How to approximate an expression containing very large numbers? Ok so I have today found an expression that wolfram alpha breaks on. I think so anyhow.
I would like to evaluate (very roughly)
$$1-(\frac{1}{2^{1021}})^{6*10^{10}}\frac{2^{1021}!}{(2^{1021}-6*10^{10})!}$$
Wolfram Alpha answers that this expression is $1$ which is wrong and is the first expressions I've seen it stumble on (quite badly too).
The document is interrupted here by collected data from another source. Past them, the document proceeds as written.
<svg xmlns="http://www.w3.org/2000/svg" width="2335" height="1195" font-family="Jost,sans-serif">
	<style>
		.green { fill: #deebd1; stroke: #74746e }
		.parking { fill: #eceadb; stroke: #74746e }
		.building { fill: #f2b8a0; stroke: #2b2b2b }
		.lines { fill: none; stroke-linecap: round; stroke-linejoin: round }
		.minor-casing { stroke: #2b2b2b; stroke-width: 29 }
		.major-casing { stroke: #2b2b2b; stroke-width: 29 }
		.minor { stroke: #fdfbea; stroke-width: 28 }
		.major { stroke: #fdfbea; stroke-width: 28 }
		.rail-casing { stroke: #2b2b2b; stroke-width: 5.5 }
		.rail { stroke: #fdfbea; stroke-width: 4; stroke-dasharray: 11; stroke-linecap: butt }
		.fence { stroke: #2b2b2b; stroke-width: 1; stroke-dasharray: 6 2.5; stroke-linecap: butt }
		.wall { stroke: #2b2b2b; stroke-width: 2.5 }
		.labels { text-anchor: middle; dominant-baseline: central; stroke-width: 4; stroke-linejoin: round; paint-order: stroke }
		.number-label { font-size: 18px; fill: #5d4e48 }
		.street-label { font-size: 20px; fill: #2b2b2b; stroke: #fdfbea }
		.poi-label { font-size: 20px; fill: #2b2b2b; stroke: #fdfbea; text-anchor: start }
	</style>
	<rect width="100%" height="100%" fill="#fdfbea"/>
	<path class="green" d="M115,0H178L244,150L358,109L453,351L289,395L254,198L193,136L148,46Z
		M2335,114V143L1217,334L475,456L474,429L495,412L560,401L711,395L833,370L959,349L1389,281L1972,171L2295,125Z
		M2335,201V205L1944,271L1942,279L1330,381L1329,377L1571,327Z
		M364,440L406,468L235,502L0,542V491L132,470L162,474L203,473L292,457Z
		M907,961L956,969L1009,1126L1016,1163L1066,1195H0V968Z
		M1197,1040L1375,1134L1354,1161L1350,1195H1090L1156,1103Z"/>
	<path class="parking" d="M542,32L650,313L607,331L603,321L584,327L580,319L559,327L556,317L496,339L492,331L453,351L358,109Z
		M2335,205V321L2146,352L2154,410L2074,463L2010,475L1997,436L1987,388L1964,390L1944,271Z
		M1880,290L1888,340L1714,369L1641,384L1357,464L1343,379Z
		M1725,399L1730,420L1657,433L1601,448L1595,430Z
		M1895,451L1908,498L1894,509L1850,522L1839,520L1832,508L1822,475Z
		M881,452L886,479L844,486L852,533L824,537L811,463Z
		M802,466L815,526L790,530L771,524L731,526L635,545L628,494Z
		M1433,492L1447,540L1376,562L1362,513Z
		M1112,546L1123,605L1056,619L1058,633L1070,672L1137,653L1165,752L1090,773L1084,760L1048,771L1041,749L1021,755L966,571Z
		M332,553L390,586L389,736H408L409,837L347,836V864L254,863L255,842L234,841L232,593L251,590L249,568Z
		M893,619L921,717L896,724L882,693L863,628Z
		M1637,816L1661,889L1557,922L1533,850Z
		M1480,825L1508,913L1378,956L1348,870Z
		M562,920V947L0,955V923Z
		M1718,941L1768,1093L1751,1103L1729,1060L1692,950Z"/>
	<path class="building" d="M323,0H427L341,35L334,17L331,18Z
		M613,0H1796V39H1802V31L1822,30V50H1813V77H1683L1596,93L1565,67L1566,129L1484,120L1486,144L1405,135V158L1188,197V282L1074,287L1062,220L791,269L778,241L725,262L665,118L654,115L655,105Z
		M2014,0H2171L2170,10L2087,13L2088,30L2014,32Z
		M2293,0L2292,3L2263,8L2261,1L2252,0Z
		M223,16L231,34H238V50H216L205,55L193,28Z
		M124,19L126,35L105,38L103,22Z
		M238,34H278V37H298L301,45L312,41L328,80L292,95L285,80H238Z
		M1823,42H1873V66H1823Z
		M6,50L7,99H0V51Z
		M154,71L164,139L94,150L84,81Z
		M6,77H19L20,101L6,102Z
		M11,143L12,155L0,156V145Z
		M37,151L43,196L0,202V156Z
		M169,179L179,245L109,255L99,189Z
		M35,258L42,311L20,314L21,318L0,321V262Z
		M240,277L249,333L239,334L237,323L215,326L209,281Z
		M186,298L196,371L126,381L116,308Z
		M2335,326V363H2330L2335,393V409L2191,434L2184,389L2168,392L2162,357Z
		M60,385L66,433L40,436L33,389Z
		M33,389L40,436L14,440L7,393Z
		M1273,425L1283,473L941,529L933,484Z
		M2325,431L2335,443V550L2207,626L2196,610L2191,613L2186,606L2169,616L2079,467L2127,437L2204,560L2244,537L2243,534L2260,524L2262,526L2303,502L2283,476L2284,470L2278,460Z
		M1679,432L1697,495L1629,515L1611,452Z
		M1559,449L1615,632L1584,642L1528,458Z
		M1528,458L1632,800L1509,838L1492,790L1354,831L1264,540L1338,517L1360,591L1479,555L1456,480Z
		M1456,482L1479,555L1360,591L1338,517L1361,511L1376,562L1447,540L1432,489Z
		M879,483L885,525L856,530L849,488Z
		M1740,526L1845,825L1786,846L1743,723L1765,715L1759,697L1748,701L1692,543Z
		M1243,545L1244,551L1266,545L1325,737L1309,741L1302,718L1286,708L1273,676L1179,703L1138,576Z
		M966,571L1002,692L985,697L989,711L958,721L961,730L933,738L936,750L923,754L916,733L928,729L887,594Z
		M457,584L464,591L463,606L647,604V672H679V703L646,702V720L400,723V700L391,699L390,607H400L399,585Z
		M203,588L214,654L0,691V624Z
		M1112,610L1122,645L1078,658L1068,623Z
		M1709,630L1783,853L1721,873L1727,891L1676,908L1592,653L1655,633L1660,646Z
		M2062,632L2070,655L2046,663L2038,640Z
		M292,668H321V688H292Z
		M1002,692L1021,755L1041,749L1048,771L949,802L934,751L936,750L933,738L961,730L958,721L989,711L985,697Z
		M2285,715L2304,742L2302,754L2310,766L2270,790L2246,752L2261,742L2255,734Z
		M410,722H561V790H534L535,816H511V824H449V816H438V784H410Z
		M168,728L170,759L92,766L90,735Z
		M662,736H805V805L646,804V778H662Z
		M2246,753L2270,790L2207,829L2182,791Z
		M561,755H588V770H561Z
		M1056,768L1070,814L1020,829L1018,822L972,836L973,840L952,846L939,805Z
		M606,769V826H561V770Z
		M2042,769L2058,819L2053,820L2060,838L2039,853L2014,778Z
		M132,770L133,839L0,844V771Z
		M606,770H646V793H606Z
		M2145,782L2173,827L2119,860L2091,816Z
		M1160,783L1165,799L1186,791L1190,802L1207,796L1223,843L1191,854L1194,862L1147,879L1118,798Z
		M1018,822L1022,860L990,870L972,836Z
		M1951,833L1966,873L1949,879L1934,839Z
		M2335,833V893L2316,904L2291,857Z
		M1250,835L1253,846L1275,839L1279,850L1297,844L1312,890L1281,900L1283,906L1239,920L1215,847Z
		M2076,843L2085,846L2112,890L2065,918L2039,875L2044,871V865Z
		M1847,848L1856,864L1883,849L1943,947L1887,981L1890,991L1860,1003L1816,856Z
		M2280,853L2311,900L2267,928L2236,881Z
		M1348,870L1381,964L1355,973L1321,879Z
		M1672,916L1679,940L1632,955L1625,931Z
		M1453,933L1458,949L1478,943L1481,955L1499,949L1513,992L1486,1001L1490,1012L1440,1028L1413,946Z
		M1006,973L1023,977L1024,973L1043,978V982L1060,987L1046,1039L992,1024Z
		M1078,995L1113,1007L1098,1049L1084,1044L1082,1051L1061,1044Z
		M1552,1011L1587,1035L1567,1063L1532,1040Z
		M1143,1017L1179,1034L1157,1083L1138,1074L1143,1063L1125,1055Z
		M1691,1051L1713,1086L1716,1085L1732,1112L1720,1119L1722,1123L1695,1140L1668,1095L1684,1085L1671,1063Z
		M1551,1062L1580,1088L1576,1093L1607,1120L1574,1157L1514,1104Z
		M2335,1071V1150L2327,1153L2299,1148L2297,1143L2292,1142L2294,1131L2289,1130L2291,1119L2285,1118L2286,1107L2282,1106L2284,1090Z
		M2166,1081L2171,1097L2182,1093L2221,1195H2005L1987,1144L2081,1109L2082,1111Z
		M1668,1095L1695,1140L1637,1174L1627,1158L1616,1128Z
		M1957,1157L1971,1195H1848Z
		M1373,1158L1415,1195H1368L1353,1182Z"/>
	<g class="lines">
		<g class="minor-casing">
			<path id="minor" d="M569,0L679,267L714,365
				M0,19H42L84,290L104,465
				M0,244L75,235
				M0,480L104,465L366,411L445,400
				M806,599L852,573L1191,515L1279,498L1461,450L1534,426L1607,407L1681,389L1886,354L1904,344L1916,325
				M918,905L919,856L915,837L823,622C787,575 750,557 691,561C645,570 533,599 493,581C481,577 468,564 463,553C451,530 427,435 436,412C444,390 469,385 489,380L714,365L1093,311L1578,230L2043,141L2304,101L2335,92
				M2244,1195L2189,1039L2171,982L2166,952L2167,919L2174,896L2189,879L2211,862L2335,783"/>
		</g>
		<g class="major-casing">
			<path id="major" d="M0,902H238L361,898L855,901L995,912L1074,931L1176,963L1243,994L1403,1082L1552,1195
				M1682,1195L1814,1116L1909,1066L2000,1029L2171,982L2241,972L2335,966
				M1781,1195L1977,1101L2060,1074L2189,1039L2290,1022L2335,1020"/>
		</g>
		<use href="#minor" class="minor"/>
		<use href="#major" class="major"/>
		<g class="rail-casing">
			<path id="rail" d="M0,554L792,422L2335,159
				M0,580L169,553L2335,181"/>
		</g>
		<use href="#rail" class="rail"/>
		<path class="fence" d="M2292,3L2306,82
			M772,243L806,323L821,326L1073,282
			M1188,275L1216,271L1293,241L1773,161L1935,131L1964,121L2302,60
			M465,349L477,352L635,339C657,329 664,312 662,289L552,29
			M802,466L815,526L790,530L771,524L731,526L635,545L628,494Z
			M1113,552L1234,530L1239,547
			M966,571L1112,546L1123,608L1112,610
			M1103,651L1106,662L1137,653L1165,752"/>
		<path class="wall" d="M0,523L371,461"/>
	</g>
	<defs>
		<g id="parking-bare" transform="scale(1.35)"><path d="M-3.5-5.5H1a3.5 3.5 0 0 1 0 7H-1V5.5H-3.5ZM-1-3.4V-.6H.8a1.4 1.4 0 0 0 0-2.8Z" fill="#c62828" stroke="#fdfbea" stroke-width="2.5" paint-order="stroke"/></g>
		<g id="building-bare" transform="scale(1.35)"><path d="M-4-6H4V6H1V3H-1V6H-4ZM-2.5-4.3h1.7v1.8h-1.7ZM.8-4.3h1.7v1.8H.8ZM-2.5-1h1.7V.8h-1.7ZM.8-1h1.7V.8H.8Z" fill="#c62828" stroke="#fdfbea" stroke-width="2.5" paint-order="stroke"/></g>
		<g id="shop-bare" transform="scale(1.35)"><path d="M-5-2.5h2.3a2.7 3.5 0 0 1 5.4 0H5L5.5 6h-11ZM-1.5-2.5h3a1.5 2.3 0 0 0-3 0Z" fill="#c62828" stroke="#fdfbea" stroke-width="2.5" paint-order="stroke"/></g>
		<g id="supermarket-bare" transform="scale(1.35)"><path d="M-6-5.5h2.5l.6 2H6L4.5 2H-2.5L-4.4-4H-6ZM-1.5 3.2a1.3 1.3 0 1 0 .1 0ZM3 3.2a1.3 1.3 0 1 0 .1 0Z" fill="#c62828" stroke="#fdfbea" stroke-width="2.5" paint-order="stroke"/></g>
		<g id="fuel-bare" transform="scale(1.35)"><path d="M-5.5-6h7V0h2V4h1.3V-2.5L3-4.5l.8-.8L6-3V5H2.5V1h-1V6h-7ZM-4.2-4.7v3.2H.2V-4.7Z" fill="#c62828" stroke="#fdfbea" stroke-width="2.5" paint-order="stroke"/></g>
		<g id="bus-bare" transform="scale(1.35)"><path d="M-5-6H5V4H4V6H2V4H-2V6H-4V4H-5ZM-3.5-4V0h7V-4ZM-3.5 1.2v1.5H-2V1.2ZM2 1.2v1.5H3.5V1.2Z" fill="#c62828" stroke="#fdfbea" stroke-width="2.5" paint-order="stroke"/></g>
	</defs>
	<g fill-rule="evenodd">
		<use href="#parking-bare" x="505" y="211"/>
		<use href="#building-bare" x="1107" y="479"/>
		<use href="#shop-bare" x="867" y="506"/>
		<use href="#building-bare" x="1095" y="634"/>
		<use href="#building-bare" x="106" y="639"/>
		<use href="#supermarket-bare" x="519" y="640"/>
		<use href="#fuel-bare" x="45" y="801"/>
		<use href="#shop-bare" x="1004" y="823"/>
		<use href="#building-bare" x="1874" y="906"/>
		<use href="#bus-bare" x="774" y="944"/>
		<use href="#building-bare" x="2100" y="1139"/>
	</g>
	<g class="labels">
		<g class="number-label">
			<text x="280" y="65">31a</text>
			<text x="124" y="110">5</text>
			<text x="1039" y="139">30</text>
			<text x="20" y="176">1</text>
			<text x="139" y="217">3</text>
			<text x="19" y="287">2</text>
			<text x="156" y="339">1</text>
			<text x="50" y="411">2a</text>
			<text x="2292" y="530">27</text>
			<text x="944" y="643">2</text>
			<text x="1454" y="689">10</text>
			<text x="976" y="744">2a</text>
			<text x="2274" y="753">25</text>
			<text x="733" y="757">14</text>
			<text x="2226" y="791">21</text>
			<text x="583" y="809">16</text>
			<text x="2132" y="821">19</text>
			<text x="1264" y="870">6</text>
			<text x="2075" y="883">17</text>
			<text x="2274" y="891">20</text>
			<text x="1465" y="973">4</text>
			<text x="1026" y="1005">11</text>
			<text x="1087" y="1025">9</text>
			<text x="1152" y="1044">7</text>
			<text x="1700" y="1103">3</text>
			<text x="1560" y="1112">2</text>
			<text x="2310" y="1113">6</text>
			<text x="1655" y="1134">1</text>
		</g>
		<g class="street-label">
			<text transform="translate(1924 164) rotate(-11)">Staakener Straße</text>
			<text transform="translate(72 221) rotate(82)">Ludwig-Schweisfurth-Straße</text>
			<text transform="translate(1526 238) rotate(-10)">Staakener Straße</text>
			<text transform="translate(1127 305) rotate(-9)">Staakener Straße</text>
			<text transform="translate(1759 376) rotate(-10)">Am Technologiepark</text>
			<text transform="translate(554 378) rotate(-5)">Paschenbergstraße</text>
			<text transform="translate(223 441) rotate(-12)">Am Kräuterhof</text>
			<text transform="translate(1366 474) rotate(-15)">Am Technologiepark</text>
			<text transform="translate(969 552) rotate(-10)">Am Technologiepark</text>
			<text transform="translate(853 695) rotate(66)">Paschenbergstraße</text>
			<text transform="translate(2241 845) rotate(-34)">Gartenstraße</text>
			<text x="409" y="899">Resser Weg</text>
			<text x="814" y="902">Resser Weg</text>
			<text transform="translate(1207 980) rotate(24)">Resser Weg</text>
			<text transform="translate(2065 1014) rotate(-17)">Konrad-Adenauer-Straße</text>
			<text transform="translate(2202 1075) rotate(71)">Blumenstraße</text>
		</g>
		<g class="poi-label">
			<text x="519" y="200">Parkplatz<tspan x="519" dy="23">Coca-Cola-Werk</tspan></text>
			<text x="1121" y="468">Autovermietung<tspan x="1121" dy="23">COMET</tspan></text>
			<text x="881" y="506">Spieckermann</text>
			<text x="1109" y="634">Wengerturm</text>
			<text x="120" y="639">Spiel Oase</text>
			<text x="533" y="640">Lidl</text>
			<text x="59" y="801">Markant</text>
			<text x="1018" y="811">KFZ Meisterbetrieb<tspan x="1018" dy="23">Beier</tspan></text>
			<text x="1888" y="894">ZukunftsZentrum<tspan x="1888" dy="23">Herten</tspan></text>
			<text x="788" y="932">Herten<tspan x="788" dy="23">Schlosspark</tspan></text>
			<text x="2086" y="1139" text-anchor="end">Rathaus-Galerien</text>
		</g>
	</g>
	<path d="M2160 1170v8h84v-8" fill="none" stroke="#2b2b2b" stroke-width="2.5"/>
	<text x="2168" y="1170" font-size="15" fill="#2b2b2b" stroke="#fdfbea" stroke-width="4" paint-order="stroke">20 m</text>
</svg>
The reason why it's wrong is that unless I made a mistake somewhere this is (roughly) the chance of getting a collision when choosing $6*10^{10}$ primes of length $2^{1024}$ uniformly at random. Since you should get a probability of one half after choosing roughly $2^{510}$ primes you should be getting something very close to zero after choosing "only" 60 billion. I have a few ideas how to approximate the result but the factorials are giving me trouble. 
Any ideas on how to do this will be welcomed. Obviously any answer that can bound the number within a couple orders of magnitude would be great.
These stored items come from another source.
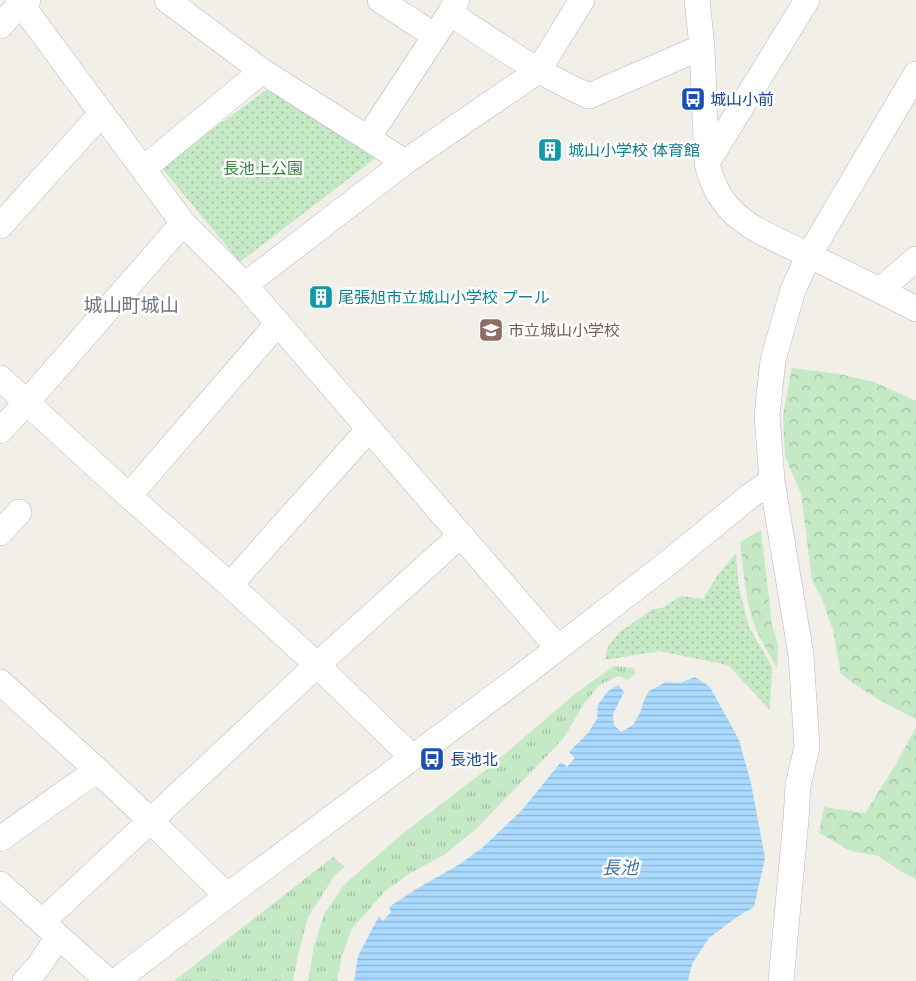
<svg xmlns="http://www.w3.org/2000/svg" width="916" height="981" viewBox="0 0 916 981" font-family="Karla,'Noto Sans JP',sans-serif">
  <defs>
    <pattern id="grass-tufts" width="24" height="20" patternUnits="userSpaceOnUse" patternTransform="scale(1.25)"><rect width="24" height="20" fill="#c5e8c5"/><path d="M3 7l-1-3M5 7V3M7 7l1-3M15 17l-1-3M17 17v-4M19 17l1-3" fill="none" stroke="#a3c0a4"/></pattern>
    <pattern id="forest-crowns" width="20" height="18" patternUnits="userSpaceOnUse" patternTransform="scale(1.25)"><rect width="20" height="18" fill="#c5e8c5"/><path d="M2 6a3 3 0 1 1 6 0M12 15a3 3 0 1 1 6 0" fill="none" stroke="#a3c0a4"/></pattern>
    <pattern id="park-dots" width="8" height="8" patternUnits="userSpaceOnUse" patternTransform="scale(1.25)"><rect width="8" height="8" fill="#c5e8c5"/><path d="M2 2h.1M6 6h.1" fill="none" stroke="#a3c0a4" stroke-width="1.8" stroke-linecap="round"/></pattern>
    <pattern id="water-rules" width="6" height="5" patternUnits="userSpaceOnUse" patternTransform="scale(1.25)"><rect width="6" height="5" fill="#aadaff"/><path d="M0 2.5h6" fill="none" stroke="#8eb4d2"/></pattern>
  </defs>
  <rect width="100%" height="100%" fill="#f1efe8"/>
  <path fill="url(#grass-tufts)" d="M614,666l19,2 3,5 -8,7 -9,-4 -20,9 -16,20 -20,34 -86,89 -33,27 -34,18 -26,19 -33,38 -9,26 -5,25h-29l6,-35 10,-32 21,-30 56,-49 91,-70 84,-72z
    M333,857l12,10 -10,8 -27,42 -10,38 -5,26h-119z"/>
  <path fill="url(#forest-crowns)" d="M792,368l47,6 35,8 42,19v318c-27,-13 -52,-27 -75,-45l-8,-44 -11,-31 -10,-19 -11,-86 -16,-38 -2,-41z
    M761,530l11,95 6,20 -1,23c-9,-17 -21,-34 -26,-53 -6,-24 -8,-49 -11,-73z
    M916,727v152l-16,-8 -21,-15 -28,-5 -32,-18 5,-26 41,6 30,-47z"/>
  <path fill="url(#park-dots)" d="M269,88l108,69 -137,105 -79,-95z
    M736,553l3,35 10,39 23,40 -2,43 -42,-45 -69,-14 -54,9 3,-14 12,-14 33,-23 9,-1 19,-12 22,3 14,-23z"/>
  <path fill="url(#water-rules)" d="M695,677l15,10 29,53 12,43 14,75 -11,49 -17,10 -28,21 -17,26 -4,17h-334l4,-25 21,-40 4,5 8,-9 -2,-5 29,-19 42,-24 22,-16 40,-38 39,-48 6,5 8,-9 -6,-6 19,-19 9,-14 1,-14 9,-13 11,-7 6,7 -11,22 1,11 7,7 12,-7 7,-12 4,-13 5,-9 17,-9 14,1z"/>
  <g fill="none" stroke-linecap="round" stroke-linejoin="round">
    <defs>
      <path id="minor" d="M18,0l165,223 62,62 313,363
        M167,0l95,71 143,91
        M380,0l55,36
        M457,0l-7,13c45,30 89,61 139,83l113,-49
        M697,0l5,47 5,116c4,17 11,34 24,47 20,21 50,31 75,44 37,18 74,36 110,55
        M0,26l20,-22 8,-4
        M368,138l82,-125
        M707,163l100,-163
        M143,169l119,-98
        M0,226l102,-113
        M245,285l160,-123 133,-91 44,-71
        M880,290l36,-31
        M0,378l129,118 101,89 87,80 95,92
        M0,431l27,-29 156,-179
        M129,496l149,-173
        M0,533l19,-21
        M230,585l139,-156
        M0,682l97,88 53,50 77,76
        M0,839l97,-69
        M0,884l108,97
        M42,922l275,-257 144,-130
        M25,981l13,-14 20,-30
        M116,981l111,-85 292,-218 145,-112 86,-70 22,-15
        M781,981l15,-162 2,-34 9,-38 -6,-92 -29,-174 -5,-66 6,-55 20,-70 16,-35 107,-181"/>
    </defs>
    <use href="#minor" stroke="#b5b8bc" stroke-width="26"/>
    <use href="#minor" stroke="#fff" stroke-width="25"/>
  </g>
  <defs>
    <symbol id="bus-square" viewBox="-11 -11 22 22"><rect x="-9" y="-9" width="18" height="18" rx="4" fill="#1a4fb4" stroke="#fff"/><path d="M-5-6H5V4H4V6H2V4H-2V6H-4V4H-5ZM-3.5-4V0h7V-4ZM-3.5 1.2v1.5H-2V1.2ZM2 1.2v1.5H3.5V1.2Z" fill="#fff"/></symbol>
    <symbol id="building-square" viewBox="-11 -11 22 22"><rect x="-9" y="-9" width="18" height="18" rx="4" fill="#0f9aa8" stroke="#fff"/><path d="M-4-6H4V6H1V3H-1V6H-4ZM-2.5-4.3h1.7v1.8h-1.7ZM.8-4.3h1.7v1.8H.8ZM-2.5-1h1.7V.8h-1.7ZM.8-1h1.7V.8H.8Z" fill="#fff"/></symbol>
    <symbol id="school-square" viewBox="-11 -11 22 22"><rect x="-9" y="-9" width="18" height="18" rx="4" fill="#8d6e63" stroke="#fff"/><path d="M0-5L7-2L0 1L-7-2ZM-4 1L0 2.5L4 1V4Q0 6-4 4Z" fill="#fff"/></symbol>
  </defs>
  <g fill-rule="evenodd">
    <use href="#bus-square" x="679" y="85" width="28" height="28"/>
    <use href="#building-square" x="536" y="136" width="28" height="28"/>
    <use href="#building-square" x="307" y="283" width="28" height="28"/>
    <use href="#school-square" x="477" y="316" width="28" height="28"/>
    <use href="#bus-square" x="418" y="745" width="28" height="28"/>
  </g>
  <g text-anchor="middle" stroke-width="5" stroke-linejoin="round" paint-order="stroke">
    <g font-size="16" fill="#164399" stroke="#fff" text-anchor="start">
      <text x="710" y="105">城山小前</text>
      <text x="450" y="765">長池北</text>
    </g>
    <g font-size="16" fill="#0d838f" stroke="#fff" text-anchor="start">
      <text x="568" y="156">城山小学校 体育館</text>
      <text x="338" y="303">尾張旭市立城山小学校 プール</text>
    </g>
    <g font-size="16" fill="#348238" stroke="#fff">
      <text x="263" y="174">長池上公園</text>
    </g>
    <g font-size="16" fill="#785e54" stroke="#fff" text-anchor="start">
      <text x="508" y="336">市立城山小学校</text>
    </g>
    <g font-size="18" font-style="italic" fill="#4174aa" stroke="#fff">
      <text x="620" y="874">長池</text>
    </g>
    <g font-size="19" fill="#70757a" stroke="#fff">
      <text x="131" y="312">城山町城山</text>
    </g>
  </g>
</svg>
 A: We want $1-f(n,m)$, where $f(n,m) = \frac{n!}{(n-m)!} n^{-m}$, for $n = 2^{1021},\ \ m=6\cdot10^{10}$. 
Using Sage to first compute $\log(f(n,m))$:
R = RealField(prec=200)
def log_factorial(n):
    x = n + 1
    return (x - 1/2)*log(x) - x + log(2*pi)/2 + 1/(12*x)
def log_f(n,m): return R(log_factorial(n) - log_factorial(n-m) - m*log(n))
n = 2^1021
m = 6*10^10
print log_f(n,m)
print 1-e^log_f(n,m)

with output
0.00000000000000000000000000000000000000000000000000000000000
0.00000000000000000000000000000000000000000000000000000000000

A: Using $n! \approx \sqrt{2\pi n}\left(\frac{n}{e}\right)^n$, $\ln n! \approx n\ln(n) - n + \tfrac12\ln(2\pi n)$ and $\ln(1+x) \approx x-\tfrac12x^2$ for small $x$, and some liberal use of these and other approximations, we might get something like 
$\dfrac{m!}{(m-k)!} $ $\approx \exp\left(m\ln(m) - m + \tfrac12\ln(2\pi m) -  (m-k)\ln(m-k) + (m-k) - \tfrac12\ln(2\pi (m-k))      \right)$ $=\exp\left(k\ln(m)+\left(m-k+\tfrac12\right)\ln\left(1+\tfrac{k}{m-k} \right) -k\right)$ $\approx m^k\exp\left(\left(m-k+\tfrac12\right)\left(\tfrac{k}{m-k}-\tfrac12\left(\tfrac{k}{m-k}\right)^2 \right) -k \right) \qquad$ $= m^k\exp\left( -\tfrac12 \tfrac{k^2}{m-k}   +\tfrac12 \tfrac{k}{m-k}-\tfrac14\tfrac{k^2}{(m-k)^2}   \right) \approx m^k\exp\left( -\tfrac12 \tfrac{k^2}{m-k}  \right)$ 
so $1-m^{-k}\tfrac{m!}{(m-k)!} \approx  \tfrac12 \tfrac{k^2}{m-k} $ when $k^2 \ll m$, in which case we may as well use $$1-m^{-k}\dfrac{m!}{(m-k)!} \approx \dfrac{k^2}{2m}.$$
As an example with $m=10^6$ and $k=200$, we would have $\tfrac{k^2}{2m} =0.02$ while in fact $1-m^{-k}\tfrac{m!}{(m-k)!} \approx 0.0197046$.
In your case with setting $m=2^{1021}$ and $k=6\times 10^{10}$, we would  have $\tfrac{k^2}{2m} \approx 8 \times 10^{-287}$ which, as you suspected, is close to $0$.